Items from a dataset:
----------
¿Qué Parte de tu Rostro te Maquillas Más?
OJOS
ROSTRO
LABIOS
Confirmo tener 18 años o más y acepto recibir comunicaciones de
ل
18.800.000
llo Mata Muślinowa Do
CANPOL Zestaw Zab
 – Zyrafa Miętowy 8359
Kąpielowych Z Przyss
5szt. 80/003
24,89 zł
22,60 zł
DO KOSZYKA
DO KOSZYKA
----------
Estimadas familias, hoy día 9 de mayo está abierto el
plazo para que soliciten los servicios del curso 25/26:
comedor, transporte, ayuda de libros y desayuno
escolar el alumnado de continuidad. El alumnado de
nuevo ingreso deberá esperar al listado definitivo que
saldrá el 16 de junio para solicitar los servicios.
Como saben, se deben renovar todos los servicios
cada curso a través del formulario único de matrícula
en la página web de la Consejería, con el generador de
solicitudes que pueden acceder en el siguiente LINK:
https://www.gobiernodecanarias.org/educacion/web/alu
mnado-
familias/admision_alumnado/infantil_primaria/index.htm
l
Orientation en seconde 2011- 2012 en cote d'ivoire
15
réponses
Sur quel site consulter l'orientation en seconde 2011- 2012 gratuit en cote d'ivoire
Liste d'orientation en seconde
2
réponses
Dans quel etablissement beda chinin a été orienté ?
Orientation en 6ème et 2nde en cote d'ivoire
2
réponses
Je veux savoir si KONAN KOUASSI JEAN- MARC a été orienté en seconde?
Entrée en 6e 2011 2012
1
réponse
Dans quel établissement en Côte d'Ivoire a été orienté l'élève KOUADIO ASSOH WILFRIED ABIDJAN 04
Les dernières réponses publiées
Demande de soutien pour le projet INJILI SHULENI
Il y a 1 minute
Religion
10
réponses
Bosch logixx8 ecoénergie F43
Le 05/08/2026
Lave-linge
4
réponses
----------
TASK TO COMPLETE – For every line of the records that has the word "quel" in it, make a copy.

RESPONSE BOX –
Sur quel site consulter l'orientation en seconde 2011- 2012 gratuit en cote d'ivoire
Dans quel etablissement beda chinin a été orienté ?
Dans quel établissement en Côte d'Ivoire a été orienté l'élève KOUADIO ASSOH WILFRIED ABIDJAN 04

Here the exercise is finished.